**** Data records

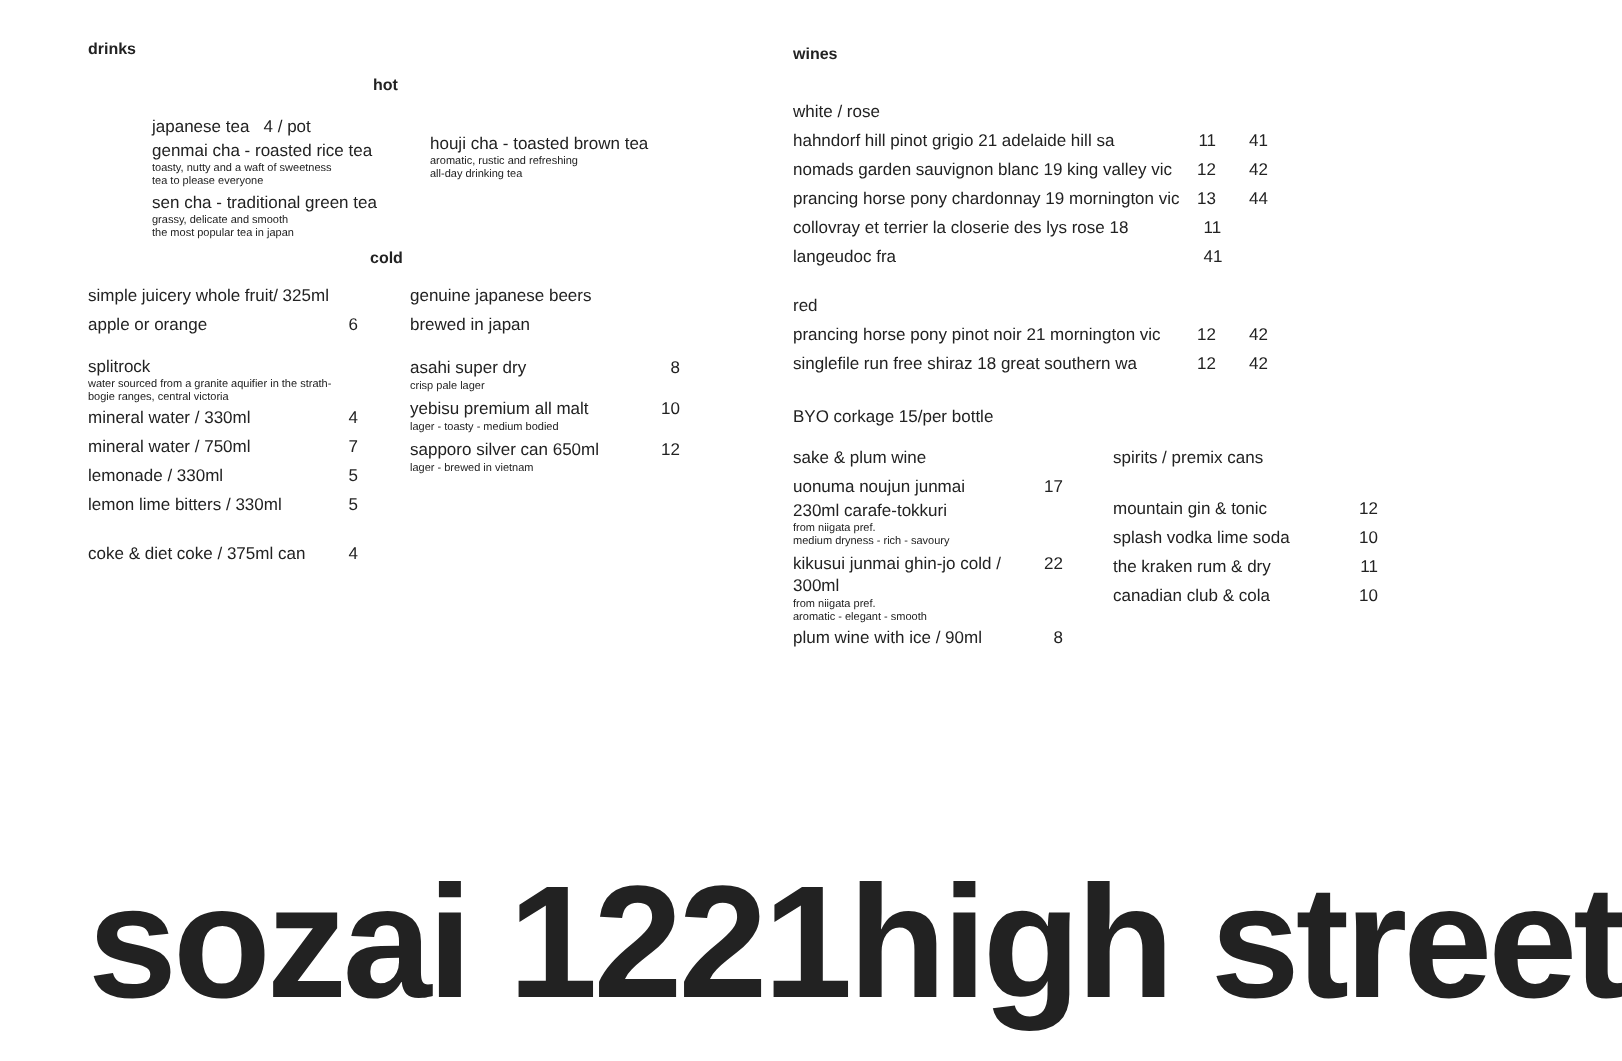drinks
hot
japanese tea 4 / pot
genmai cha - roasted rice tea
toasty, nutty and a waft of sweetness
tea to please everyone
sen cha - traditional green tea
grassy, delicate and smooth
the most popular tea in japan
houji cha - toasted brown tea
aromatic, rustic and refreshing
all-day drinking tea
cold
simple juicery whole fruit/ 325ml
apple or orange 6
splitrock
water sourced from a granite aquifier in the strath-
bogie ranges, central victoria
mineral water / 330ml 4
mineral water / 750ml 7
lemonade / 330ml 5
lemon lime bitters / 330ml 5
coke & diet coke / 375ml can 4
genuine japanese beers
brewed in japan
asahi super dry 8
crisp pale lager
yebisu premium all malt 10
lager - toasty - medium bodied
sapporo silver can 650ml 12
lager - brewed in vietnam
wines
white / rose
hahndorf hill pinot grigio 21 adelaide hill sa 11 41
nomads garden sauvignon blanc 19 king valley vic 12 42
prancing horse pony chardonnay 19 mornington vic 13 44
collovray et terrier la closerie des lys rose 18 langeudoc fra 11 41
red
prancing horse pony pinot noir 21 mornington vic 12 42
singlefile run free shiraz 18 great southern wa 12 42
BYO corkage 15/per bottle
sake & plum wine
uonuma noujun junmai 17
230ml carafe-tokkuri
from niigata pref.
medium dryness - rich - savoury
kikusui junmai ghin-jo cold / 300ml 22
from niigata pref.
aromatic - elegant - smooth
plum wine with ice / 90ml 8
spirits / premix cans
mountain gin & tonic 12
splash vodka lime soda 10
the kraken rum & dry 11
canadian club & cola 10
sozai 1221high street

********

Requirement:
Each line of the entries where the string "pony" occurs should be shown.

Answer to the exercise:
prancing horse pony chardonnay 19 mornington vic 13 44
prancing horse pony pinot noir 21 mornington vic 12 42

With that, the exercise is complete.